O cinema escandinavo tem-nos dado múltiplas gerações de excelentes realizadores deles recordando-se filmes, que ficaram como indeléveis referências da História do Cinema. Sjöstrom, Dreyer, Bergman são apenas três nomes de uma constelação com muitos mais.
Nicolas Winding Refn não pode aspirar a patamar tão alto: do que lhe conhecemos fica o registo de alguns títulos interessantes (mormente na passagem para além-Atlântico em que rodou dois com Ryan Gosling), mas sem suscitar grandes entusiasmos.
«Bleeder», segundo título da sua filmografia, tem o interesse de, sendo obra ainda bastante imatura, datada de 1999, só ter tido distribuição fora da Dinamarca em 2016 permitindo compará-lo com os temas recorrentes da sua obra tais quais foram sendo denunciados nos filmes posteriores. E também por ser uma espécie de grito de revolta contra as regras impostas por Lars von Trier com o seu Dogma 95 para serem canonicamente replicadas pelos demais realizadores escandinavos.
Uma das características imediatamente identificáveis nas primeiras cenas é o tributo aos filmes de série B, que o jovem Nicolas consumiu aplicadamente enquanto viveu em Nova Iorque entre os 8 e os 17 anos de idade. Não tardaremos a conhecer os cinco loosers, que seguirão percursos distintos de acordo com os respetivos temperamentos: Leo entra numa longa espiral de violência, que tem por rastilho a notícia da namorada em como irá ser pai. A criança perder-se-á numa das agressões a que a sujeita e por isso será condenado pelo cunhado a uma morte lenta ao ser-lhe inoculado o vírus da sida. Decidido a vingar-se mata-o e mata-se numa sucessão de incómodas cenas sangrentas.

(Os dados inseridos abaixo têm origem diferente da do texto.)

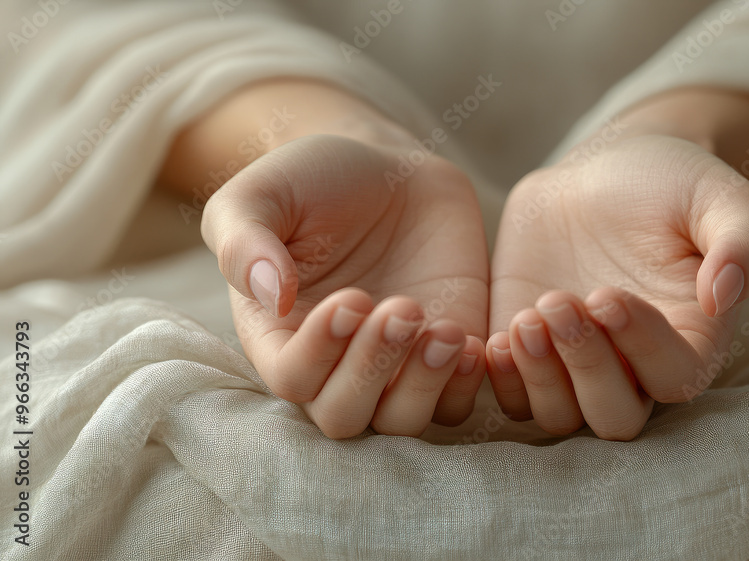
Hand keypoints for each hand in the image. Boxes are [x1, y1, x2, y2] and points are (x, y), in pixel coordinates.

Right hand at [200, 134, 488, 437]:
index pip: (293, 380)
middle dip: (373, 372)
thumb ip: (244, 242)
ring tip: (445, 329)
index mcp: (279, 336)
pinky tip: (471, 341)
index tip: (351, 298)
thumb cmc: (313, 180)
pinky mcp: (445, 358)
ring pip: (403, 421)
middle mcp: (335, 365)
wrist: (388, 169)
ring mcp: (394, 367)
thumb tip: (269, 294)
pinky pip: (457, 402)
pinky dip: (466, 386)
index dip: (320, 353)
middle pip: (345, 416)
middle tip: (402, 309)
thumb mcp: (262, 195)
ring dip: (424, 386)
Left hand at [486, 134, 748, 439]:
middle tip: (558, 302)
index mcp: (692, 340)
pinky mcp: (529, 354)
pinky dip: (502, 380)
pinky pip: (513, 397)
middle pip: (615, 417)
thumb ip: (742, 244)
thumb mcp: (723, 199)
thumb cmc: (675, 184)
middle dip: (585, 368)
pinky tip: (494, 337)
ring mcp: (577, 365)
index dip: (640, 347)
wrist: (608, 169)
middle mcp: (634, 367)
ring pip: (561, 417)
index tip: (606, 293)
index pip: (674, 377)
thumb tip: (724, 295)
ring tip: (526, 316)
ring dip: (539, 378)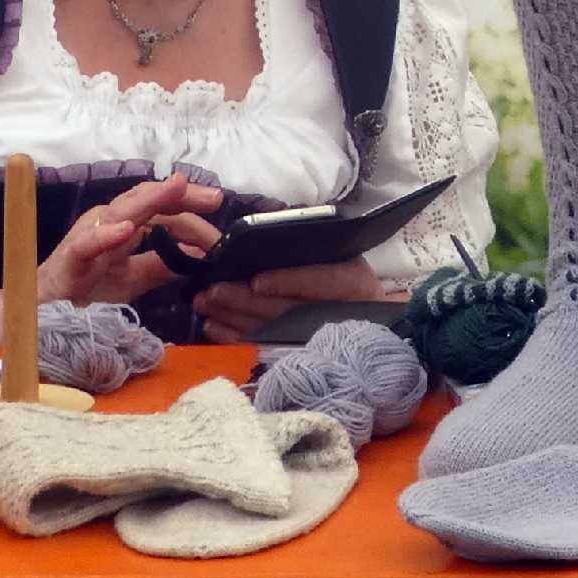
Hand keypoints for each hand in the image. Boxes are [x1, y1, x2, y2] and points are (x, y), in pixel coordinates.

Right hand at [33, 171, 222, 307]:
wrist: (41, 312)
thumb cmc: (86, 288)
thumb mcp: (134, 277)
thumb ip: (164, 264)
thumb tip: (200, 255)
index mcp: (125, 225)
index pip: (164, 212)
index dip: (194, 217)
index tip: (221, 233)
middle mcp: (108, 221)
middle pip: (149, 200)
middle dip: (182, 196)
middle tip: (215, 197)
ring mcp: (88, 235)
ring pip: (122, 210)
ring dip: (151, 198)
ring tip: (177, 187)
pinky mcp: (70, 258)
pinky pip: (88, 243)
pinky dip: (106, 235)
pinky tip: (126, 230)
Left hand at [194, 257, 401, 343]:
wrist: (373, 326)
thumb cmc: (351, 283)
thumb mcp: (347, 256)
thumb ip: (317, 244)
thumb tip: (280, 225)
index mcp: (351, 281)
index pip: (320, 282)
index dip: (288, 281)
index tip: (258, 281)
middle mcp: (334, 312)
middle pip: (284, 310)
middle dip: (245, 301)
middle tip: (213, 290)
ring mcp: (313, 337)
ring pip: (267, 329)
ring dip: (231, 317)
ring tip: (204, 303)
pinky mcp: (293, 352)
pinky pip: (259, 348)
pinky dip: (234, 338)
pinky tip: (213, 327)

Por seu lado Lenny, o tímido empregado de um clube de vídeo, apaixona-se pela empregada de um snack bar e, em paralelo com o percurso homicida de Léo, acompanhamos o da progressiva luta deste seu amigo para vencer-se a si próprio e acabar por convidar a rapariga a sair com ele.
«Bleeder» retrata a Dinamarca da última década do século, gangrenada pela violência e pelo racismo, constituindo Lenny um assumido alter ego do realizador, que levaria a identificação até ao lógico desiderato ao casar na vida real com Liv Corfixen, a atriz que representava o papel de Lea, a empregada do snack. Mas há, igualmente, a abordagem da derrota da virilidade, porque todos os personagens masculinos revelam uma imaturidade, que se reflete na forma como se relacionam com as mulheres e agem com incurável idiotice autodestrutiva. O tema não deixará de estar replicado nalguns dos filmes posteriores do realizador.
No plano formal o filme utiliza o estilo hiper-realista inerente à utilização da câmara ao ombro mas sem descurar o apuro na escolha dos enquadramentos mais expressivos e na globalidade da composição visual. O resultado é o de, com a ajuda dos cenários naturais, tanto nos sentirmos num documentário realista sobre o ambiente em que se movem os personagens, como o de evocarmos filmes norte-americanos sobre outros loosers de bairro. A sensação de claustrofobia em que eles procuram sobreviver é sugerida pelos interiores, sempre atafulhados de móveis, de objetos, senão mesmo da acumulação de heterogéneos montes de sabe-se lá o quê (discos? livros? videocassetes? bibelôs?).
Estamos no microcosmos de uma pobreza irremediável, que tanto se expressa nas carteiras vazias como na falta de cultura de quem sabe listas inteiras de realizadores de cinema, mas pouco saberá sobre as suas obras. E, sobretudo, dessa gestão precária de sentimentos, que poderão revelar-se promissores se nos ativermos ao final aberto, mas também podem redundar numa descontrolada brutalidade.